Daftar Tugas:
- A) Jawab pertanyaan berikut berdasarkan teks tentang kampanye Walhi Jambi:
(i) Sepanjang tahun berapa Walhi Jambi aktif melakukan Diskusi Multi Pihak?
(ii) Persoalan apa yang menjadi main-stream diskusi tersebut?
(iii) Lembaga apa yang mendukung diskusi rutin Walhi Jambi?
- B) Lanjutkan teks tentang kampanye Walhi Jambi mulai dari kalimat terakhirnya.

28 Desember 2002

opini musri nauli : Potret Kampanye Walhi Jambi


Potret Kampanye Walhi Jambi 
DISKUSI REFLEKSI AKHIR TAHUN 2002 

Bahan Bacaan Sebagai Potret Kampanye Walhi Jambi 
 DESTRUKSI LINGKUNGAN MELESAT LEBIH JAUH DARIPADA KESADARAN KITA AKAN LINGKUNGAN LESTARI DAN BERKELANJUTAN 

Walhi Jambi sepanjang tahun 2002 aktif melakukan Diskusi Multi Pihak dengan main-stream persoalan Perkebunan Kelapa Sawit Skala Besar. 

Diskusi ini tidak hanya dimaksudkan untuk membangun sebuah pemahaman bersama berbasiskan pengalaman subyektif-obyektif para pihak, tetapi juga untuk mempetakan persoalan perkebunan kelapa sawit di Propinsi Jambi sebagai bahan, yang secara relatif, diharapkan dapat menjawab persoalan-persoalan dengan spectrum kepentingan banyak pihak. 

Kertas ini berisi resume rangkaian proses Diskusi Multi Pihak tersebut. 

Paling tidak akan menjadi bahan refrensi bagi para pihak yang pernah terlibat untuk menjadi bahan perekam ulang ataupun, bahan renungan bagi kita semua tentang kompleksitas persoalan Perkebunan Kelapa Sawit Di Jambi : ternyata persoalan Sawit bukan hanya persoalan Menanamnya saja, tapi lebih sebagai Bias dari Paradigma Pembangunan. 
SAATNYA RAKYAT MENJADI PELAKU UTAMA 

Salah satu strategi pembangunan pemerintah untuk menjawab krisis ekonomi, dengan meningkatkan penyerapan tenaga kerja serta memanfaatkan sumber daya alam tanpa tergantung komponen impor yang dapat meningkatkan devisa adalah dengan mengembangkan sektor perkebunan, khususnya kelapa sawit, karena produk CPO merupakan salah satu industri yang efisien dalam memanfaatkan sumber daya domestik. 

Bahkan dengan menjiwai Program Pembangunan Nasional (PROPENAS) 2000-2004, ditetapkan oleh pemerintah visi dan misi pembangunan perkebunan, yang meletakkan kebijakan dasar pembangunan perkebunan dalam uraian kata, “memberdayakan di hulu dan memperkuat di hilir guna menciptakan peningkatan nilai tambah dan daya saing usaha perkebunan, dengan partisipasi penuh dari masyarakat perkebunan serta penerapan organisasi modern yang berlandaskan kepada penerapan ilmu pengatahuan dan teknologi”. 

Pada diskusi rutin yang dilakukan oleh Walhi Jambi didukung oleh DFID - UK (Department For International Development - United Kingdom) terdapat banyak rumusan yang didapatkan dari berbagai pihak, baik itu pemerintah, pengusaha, petani perkebunan dan juga petani yang hidup serta harus menerima konsekuensi dari pembangunan kelapa sawit.

Data Tersimpan:
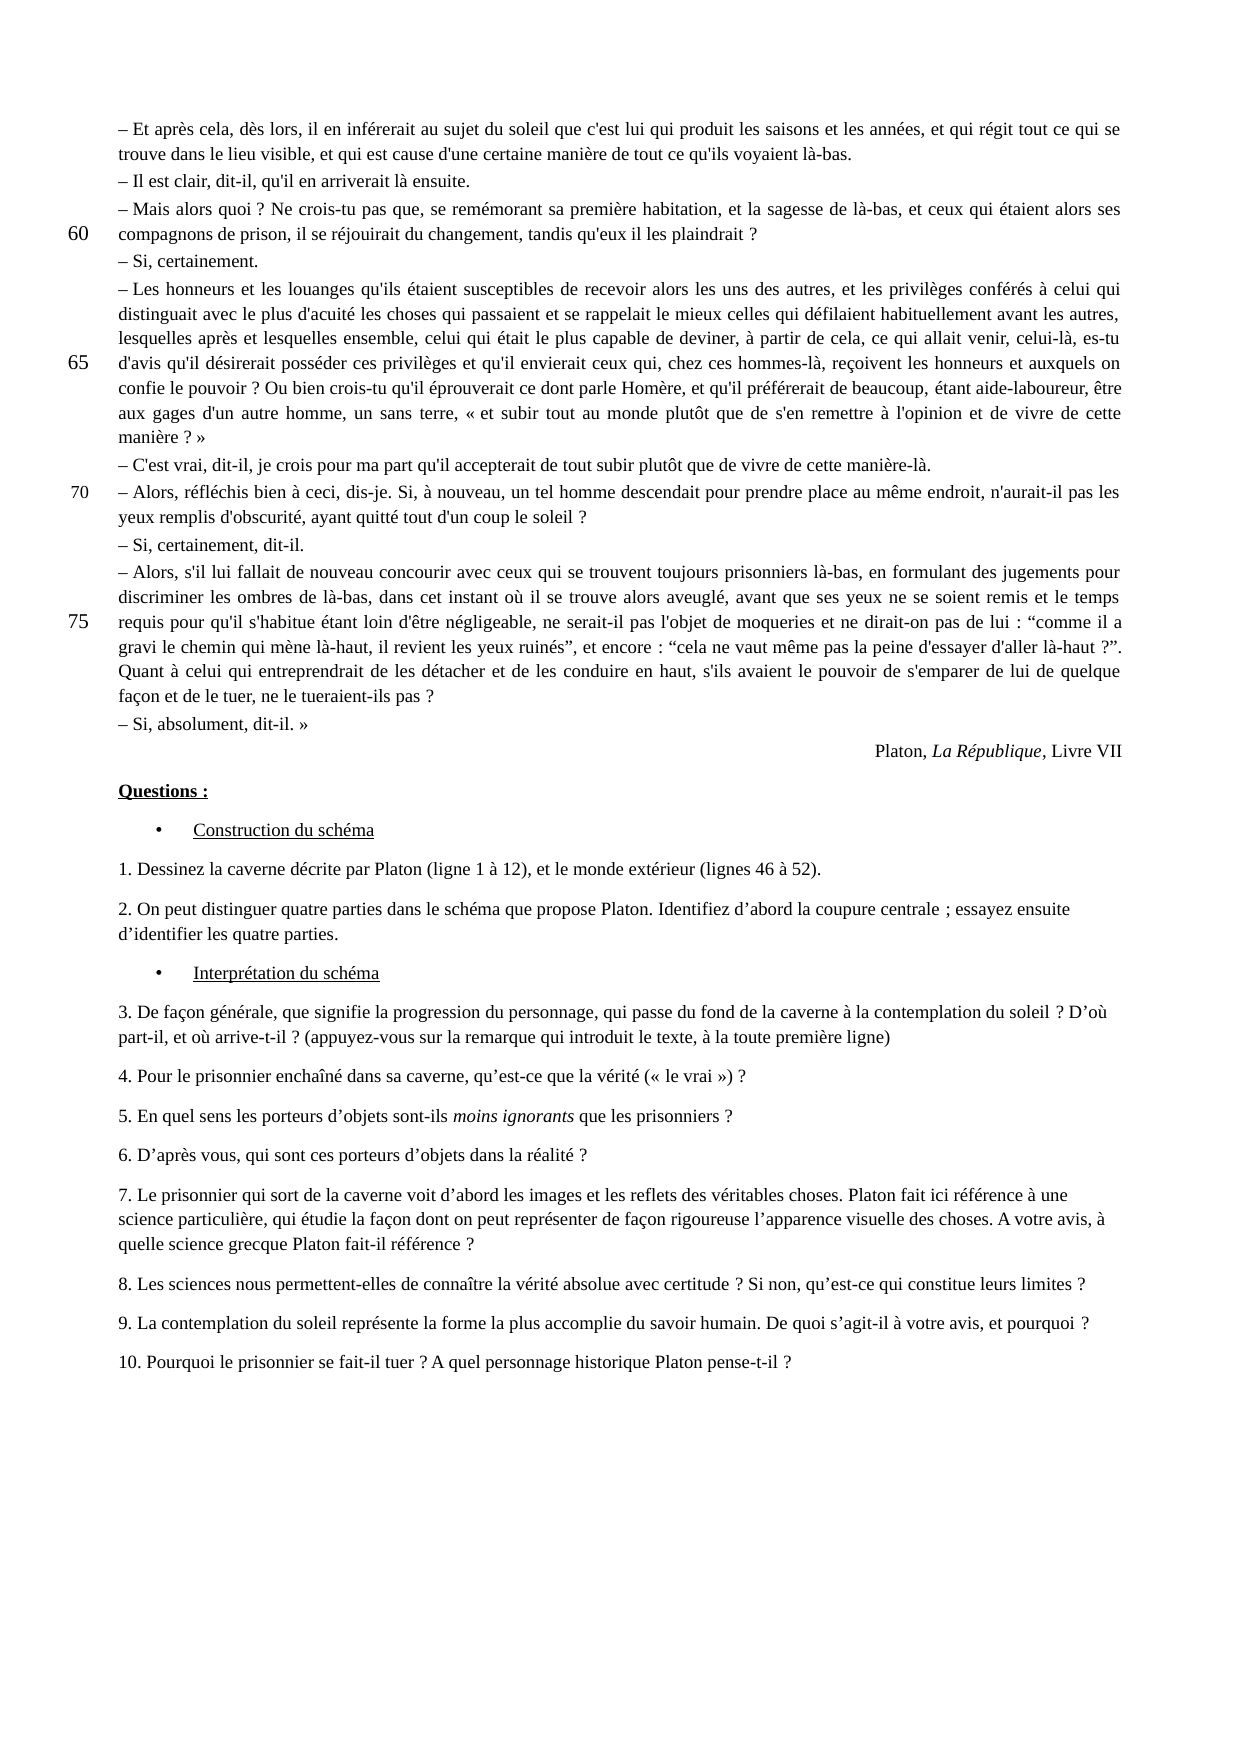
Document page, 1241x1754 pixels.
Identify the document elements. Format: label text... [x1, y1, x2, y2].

Jawaban Latihan:
- A)
(i) Tahun 2002.
(ii) Perkebunan Kelapa Sawit Skala Besar.
(iii) DFID - UK (Department For International Development - United Kingdom).

- B)
Selain itu, juga hadir beberapa NGO yang memang berkonsentrasi terhadap persoalan-persoalan yang ditimbulkan oleh perkebunan kelapa sawit. Pada diskusi pertama yang diadakan pada tgl 8 Mei 2002 di Hotel Mega Indah dihadiri oleh Kadis Perkebunan Propinsi Jambi dan Direktur Yasayan Keadilan Rakyat sebagai nara sumber. 

Ir. Muhammad Aman pada diskusi pertama mengatakan bahwa konsentrasi pengembangan perkebunan kelapa sawit kedepan adalah menempatkan rakyat sebagai pelaku utama. 

Sebab, kebijakan ini adalah salah satu strategi pemerintah dalam menjawab bencana krisis ekonomi yang tengah melanda negara Indonesia. Dan juga diharapkan dalam pengembangan perkebunan kelapa sawit dapat menyerap tenaga kerja sehingga dapat mengatasi jumlah pengangguran. 

Selain Pak Aman, panggilan akrab Kadis Perkebunan, juga hadir sebagai pembicara kedua, Musri Nauli dari Yayasan Keadilan Rakyat (YKR). 

Menurut Nauli, Pemerintah harus melakukan transparansi dalam pengembangan perkebunan besar kelapa sawit, “Selama ini, tidak ada sanksi yang tegas dari pemerintah daerah kepada pengusaha-pengusaha perkebunan yang tidak konsisten menjalankan izin operasional mereka”, papar Nauli, hal ini pada gilirannya mengakibatkan lahan-lahan terlantar, karena pengusaha biasanya hanya mengambil kayunya saja di lahan konversi. 

Beberapa gagasan muncul dalam forum diskusi tersebut, bahkan diantara pihak LSM dan pemerintah terdapat kesamaan dalam memandang strategi pengembangan perkebunan sawit skala besar kedepan, diantaranya dengan menitikberatkan pembangunan infrastruktur perkebunan, semisal jalan karena ini berkaitan dengan kualitas Tandan Buah Segar (TBS), juga melakukan penggalian mendalam tentang pembangunan industri hilir, seperti mengembangkan industri turunan hasil olahan sawit. 

“Oleh karena itu, Pemda, dalam hal ini Gubernur berusaha keras agar dapat dibangun pelabuhan, agar mempermudah proses ekspor produk-produk sawit”, kata Pak Aman. 

Tapi yang menjadi catatan kemudian adalah, bahwa rakyat adalah pelaku utama sehingga terdapat posisi yang seimbang antara pengusaha dan pemerintah. 

Dan kebijakan yang berpihak kepada rakyat yang kemudian menjadi penentu dari terbukanya ruang partisipasi rakyat dalam pengelolaan perkebunan. 

KEBIJAKAN HARUS MEMBERIKAN PELUANG PARTISIPASI BAGI RAKYAT 

Pada diskusi selanjutnya 20 Mei 2002, forum diskusi tersebut menghadirkan nara Sumber dari Bapemproda dan Walhi. 

Dalam diskusi tersebut dikupas bagaimana strategi kebijakan perkebunan besar kelapa sawit dan strategi modal internasional dalam perkebunan kelapa sawit.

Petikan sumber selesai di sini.